Art that deviated from the principles of Socialist Realism once met with the Kremlin’s disdain. Two such artists represented at the auction, Vladimir Nemukhin and Bela Levikova, were among a group of painters who organized an outdoor exhibition in a Moscow park in 1974 that was broken up by KGB agents driving bulldozers and dump trucks.

Bids at the auction were taken from the 1,000 people in the audience, as well as by telephone and through written offers submitted in advance.

Because payment in British pounds was required, Soviets in theory were excluded from taking part in the auction, since it is illegal for them to hold foreign currency.

But they made their feelings known, applauding when a contemporary work fetched more than $400,000, and when paintings by Ilya Glazunov, a controversial artist with high-level official support, failed to sell for their minimum estimated value.

The total amount bid was 2.1 million pounds ($3.6 million) - a figure auctioneer Simon de Pury, Sotheby’s director for Europe, said ″exceeded our wildest expectations.″ The chairman of Sotheby’s of London, Lord Gowrie, said six of the works offered were not sold because the price offered was too low.

David Juda, of the Annely Juda fine arts gallery in London, won a fierce bidding war with a $567,000 offer for Rodchenko’s ″Line,″ a 1920 oil painting that depicts a white line zigzagging across a matte black canvas.

″It’s a very important painting, one of the most important Rodchenko did,″ Juda said. ″It has very much to do with the minimalism that he helped create.″

Juda, whose gallery specializes in modern Russian art, flew to Moscow especially to bid on the painting by Rodchenko, who died in 1956. ″That was my very last bid,″ Juda said. ″I don’t think I paid too much -- but maybe I did.″

In all, 18 works by artists from before World War II were auctioned off.

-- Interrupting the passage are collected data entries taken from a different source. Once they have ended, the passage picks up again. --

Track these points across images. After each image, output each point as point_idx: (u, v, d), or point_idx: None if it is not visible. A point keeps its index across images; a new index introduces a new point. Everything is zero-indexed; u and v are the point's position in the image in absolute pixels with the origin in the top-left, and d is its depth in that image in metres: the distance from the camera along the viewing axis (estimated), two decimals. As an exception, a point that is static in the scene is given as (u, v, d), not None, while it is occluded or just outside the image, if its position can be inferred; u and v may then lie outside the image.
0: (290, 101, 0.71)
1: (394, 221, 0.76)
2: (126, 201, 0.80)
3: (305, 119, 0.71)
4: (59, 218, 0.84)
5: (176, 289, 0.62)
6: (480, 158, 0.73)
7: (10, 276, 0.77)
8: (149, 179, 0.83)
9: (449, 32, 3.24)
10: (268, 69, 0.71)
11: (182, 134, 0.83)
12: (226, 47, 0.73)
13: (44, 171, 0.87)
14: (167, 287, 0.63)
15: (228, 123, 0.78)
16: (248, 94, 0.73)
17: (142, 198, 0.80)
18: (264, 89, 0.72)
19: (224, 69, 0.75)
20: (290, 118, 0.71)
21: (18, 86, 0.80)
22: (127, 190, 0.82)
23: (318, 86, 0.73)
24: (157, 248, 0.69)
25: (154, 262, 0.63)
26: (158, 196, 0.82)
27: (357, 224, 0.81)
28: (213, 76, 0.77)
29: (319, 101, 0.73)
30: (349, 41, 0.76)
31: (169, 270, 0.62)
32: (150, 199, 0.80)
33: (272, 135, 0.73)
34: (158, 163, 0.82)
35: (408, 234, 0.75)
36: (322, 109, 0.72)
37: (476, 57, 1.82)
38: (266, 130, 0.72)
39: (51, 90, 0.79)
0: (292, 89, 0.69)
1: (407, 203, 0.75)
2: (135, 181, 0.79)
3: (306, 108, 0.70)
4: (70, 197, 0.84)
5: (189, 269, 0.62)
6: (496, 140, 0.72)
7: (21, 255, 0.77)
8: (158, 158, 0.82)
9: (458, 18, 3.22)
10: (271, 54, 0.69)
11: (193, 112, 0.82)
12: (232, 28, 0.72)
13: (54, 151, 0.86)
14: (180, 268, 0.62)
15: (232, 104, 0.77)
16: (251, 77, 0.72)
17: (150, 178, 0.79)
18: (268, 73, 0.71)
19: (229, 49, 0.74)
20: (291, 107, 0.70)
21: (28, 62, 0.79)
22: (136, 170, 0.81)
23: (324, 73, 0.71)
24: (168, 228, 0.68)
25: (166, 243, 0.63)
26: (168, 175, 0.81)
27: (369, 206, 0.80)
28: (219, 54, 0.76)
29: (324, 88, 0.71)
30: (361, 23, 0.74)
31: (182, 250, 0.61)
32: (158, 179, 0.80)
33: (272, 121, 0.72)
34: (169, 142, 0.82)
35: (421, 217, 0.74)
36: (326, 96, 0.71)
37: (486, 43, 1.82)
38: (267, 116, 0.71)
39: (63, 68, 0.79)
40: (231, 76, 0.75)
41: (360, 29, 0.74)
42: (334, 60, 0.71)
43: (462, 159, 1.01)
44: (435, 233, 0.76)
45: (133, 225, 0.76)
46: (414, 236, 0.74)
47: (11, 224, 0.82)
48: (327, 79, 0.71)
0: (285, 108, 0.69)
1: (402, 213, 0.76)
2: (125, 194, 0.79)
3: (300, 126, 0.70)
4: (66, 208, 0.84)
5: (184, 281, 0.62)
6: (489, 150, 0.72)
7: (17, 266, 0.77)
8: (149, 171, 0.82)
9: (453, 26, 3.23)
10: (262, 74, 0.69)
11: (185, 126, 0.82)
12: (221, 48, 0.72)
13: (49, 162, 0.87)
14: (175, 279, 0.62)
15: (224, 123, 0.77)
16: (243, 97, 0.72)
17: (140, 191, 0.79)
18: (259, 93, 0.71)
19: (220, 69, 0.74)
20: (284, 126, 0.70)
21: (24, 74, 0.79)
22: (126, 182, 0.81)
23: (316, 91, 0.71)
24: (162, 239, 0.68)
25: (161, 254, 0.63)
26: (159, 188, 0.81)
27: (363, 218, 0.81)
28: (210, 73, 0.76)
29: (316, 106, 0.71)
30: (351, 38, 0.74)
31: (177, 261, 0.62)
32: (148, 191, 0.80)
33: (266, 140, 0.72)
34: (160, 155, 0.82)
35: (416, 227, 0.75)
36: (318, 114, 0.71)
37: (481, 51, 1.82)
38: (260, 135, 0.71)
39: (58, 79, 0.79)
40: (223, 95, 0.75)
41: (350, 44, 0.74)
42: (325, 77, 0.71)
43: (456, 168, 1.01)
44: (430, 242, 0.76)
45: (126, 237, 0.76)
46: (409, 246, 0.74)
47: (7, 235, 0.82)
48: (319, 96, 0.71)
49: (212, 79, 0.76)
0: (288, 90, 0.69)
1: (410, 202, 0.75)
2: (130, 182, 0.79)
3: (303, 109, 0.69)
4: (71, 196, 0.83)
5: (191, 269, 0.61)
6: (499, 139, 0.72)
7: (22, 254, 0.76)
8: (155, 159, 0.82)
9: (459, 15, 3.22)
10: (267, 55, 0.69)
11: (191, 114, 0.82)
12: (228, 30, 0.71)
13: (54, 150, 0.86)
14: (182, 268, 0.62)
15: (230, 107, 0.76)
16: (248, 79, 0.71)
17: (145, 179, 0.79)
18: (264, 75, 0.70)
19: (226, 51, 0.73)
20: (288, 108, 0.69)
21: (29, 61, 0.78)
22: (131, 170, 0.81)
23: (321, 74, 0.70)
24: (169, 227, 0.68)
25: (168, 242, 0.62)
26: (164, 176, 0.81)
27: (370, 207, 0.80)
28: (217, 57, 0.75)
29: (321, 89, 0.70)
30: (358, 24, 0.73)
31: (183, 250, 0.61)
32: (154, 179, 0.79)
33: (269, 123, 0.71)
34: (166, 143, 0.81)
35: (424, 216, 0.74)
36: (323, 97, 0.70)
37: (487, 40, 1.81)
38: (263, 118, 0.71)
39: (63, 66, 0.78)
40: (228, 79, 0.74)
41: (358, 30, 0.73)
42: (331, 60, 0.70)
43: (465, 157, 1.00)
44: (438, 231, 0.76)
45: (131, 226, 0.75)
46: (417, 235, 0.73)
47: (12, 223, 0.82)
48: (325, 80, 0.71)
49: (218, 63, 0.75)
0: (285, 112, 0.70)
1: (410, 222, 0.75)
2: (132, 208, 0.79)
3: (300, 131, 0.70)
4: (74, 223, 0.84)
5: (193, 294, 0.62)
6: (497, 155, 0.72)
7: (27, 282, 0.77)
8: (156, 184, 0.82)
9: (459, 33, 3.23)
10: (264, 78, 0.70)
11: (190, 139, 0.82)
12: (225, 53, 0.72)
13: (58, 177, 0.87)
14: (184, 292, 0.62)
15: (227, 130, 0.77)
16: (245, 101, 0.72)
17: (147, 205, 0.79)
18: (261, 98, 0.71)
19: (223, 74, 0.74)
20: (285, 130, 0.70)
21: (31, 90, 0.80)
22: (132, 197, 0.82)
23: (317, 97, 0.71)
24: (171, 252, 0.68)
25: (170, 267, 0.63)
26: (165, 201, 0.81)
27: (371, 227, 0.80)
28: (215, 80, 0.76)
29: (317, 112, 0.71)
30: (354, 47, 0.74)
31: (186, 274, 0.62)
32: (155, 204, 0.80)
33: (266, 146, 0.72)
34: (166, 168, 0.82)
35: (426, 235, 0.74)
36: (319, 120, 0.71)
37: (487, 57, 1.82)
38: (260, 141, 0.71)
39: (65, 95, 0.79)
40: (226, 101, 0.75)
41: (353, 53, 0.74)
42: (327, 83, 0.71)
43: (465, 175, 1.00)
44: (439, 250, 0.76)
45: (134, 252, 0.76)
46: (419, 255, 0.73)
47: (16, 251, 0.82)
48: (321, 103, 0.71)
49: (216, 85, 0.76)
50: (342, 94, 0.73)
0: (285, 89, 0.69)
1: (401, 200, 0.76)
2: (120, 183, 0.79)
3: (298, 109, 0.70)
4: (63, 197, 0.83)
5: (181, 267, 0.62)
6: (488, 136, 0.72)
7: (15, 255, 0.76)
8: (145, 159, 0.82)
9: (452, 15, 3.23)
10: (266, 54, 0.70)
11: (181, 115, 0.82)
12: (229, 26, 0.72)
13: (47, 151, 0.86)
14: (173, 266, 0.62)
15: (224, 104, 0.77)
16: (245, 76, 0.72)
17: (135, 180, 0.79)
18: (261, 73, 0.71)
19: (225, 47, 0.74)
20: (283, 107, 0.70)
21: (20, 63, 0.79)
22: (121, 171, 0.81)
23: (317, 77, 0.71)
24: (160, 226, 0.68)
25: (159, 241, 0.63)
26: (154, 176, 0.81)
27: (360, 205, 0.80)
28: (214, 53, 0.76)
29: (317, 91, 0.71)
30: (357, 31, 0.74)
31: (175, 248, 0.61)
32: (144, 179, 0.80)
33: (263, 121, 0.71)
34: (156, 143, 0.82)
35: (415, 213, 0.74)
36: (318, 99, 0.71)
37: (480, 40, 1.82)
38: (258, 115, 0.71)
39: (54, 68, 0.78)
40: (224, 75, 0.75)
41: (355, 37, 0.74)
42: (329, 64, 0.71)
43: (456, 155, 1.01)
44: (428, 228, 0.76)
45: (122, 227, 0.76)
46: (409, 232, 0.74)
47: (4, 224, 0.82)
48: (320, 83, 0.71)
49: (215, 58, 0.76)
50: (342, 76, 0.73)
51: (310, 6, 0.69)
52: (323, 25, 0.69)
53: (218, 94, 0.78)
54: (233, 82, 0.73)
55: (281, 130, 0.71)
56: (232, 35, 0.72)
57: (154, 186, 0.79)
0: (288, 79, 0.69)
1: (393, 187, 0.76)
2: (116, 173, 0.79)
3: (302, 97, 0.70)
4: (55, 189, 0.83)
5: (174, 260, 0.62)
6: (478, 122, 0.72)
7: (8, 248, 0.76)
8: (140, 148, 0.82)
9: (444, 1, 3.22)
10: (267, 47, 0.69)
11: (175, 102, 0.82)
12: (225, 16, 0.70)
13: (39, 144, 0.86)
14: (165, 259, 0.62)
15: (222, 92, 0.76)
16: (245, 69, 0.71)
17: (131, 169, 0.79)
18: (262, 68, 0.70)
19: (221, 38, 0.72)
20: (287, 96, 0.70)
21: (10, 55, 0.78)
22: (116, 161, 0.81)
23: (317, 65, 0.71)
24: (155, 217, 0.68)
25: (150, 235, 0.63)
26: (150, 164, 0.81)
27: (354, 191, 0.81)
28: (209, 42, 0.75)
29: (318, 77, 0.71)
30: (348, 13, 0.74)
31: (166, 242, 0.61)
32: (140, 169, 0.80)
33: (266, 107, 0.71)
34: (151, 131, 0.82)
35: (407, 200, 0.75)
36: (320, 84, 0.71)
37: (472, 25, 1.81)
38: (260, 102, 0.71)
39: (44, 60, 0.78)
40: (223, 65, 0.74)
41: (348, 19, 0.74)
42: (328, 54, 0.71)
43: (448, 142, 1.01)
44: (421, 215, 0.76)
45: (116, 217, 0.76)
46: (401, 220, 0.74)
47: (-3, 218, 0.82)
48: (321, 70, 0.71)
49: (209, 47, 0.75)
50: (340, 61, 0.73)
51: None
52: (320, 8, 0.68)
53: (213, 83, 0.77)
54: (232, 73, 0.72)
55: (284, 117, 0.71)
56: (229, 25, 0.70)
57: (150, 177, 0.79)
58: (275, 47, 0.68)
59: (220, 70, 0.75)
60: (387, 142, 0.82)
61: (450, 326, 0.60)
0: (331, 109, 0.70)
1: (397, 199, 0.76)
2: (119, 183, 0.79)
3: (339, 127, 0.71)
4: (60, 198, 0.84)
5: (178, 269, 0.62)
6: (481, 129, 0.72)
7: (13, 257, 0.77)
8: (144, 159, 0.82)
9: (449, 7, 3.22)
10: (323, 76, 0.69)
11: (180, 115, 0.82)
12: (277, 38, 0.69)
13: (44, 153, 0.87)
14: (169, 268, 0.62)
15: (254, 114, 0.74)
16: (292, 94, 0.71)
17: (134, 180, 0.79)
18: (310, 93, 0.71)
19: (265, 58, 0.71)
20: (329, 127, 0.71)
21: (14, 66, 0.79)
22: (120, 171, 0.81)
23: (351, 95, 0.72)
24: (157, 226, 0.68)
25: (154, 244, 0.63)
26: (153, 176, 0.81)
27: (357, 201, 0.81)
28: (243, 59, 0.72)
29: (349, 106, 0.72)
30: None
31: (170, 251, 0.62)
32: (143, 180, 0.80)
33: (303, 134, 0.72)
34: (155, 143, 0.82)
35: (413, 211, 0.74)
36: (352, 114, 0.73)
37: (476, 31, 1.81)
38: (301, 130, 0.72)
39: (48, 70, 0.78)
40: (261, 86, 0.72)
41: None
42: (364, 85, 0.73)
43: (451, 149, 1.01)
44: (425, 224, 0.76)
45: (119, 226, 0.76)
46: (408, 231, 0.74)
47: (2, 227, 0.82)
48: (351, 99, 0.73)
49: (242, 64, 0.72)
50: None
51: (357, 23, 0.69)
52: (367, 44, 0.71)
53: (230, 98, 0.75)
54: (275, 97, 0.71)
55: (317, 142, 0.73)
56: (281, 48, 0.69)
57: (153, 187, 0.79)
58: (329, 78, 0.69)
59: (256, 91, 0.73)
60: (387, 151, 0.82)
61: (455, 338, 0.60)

The bulk of the works on sale was by contemporary artists, ranging from the two participants in the abortive ″bulldozer exhibition″ to Glazunov, whose tableaux from Russian history have made him a darling of Russian nationalists and a bete noire of progressive intellectuals.

One 1986 work, ″Fundamental Lexicon″ by Moscow-born Grisha Bruskin, sold for $416,000, a figure de Pury said was a record for a modern Soviet artist, and a sum that sparked proud applause among Soviets in the audience.

Composed of 32 separate canvases, the work shows little figures holding symbols from Soviet life, including a tractor, a portrait of Lenin and the flag of the Soviet air force. De Pury called it ″a fundamental work in Soviet contemporary art.″

Gowrie said the British pop singer Elton John had bid $75,000 for a blue- hued landscape by modern Soviet painter Svetlana Kopystianskaya, and the same sum for a portrait by her husband, Igor Kopystiansky.

Glazunov’s 1974 ″Ivan the Terrible,″ showing the brooding czar watching a beheading, was sold for $48,000, or $3,400 under the minimum estimate set by Sotheby’s appraisers. Many Soviets in the audience clapped and laughed.

Nikolai Filatov, a Ukrainian-born artist who had two works sold, said the auction was an important event because it had allowed Soviet painters to compete in the world art market. ″Maybe money is a bad standard for merit, but it’s a worldwide standard,″ he said.

Juda, a veteran of art auctions, said he though Western interest in Soviet leader Mikhail S. Gorbachev reforms had caused a new curiosity in Russian art, but that the price level at the auction had been ″extremely high.″

The artists will get 60 percent of the sale price, including 10 percent in British pounds, with the remainder in rubles. The Soviet Ministry of Culture receives a 30-percent share of the sales price, and Sotheby’s gets the remaining 10 percent, of which Gowrie said 2 percent would be turned over to the Soviet Cultural Fund.

In addition to its 8-percent commission from the seller, Sotheby’s charges the purchaser 10 percent of the sale price as a buyer’s fee.

Pavel Khoroshilov, a Ministry of Culture official who helped organize the auction, said the pounds would help the ministry buy artworks in the West, where the ruble is not valid as a means of payment.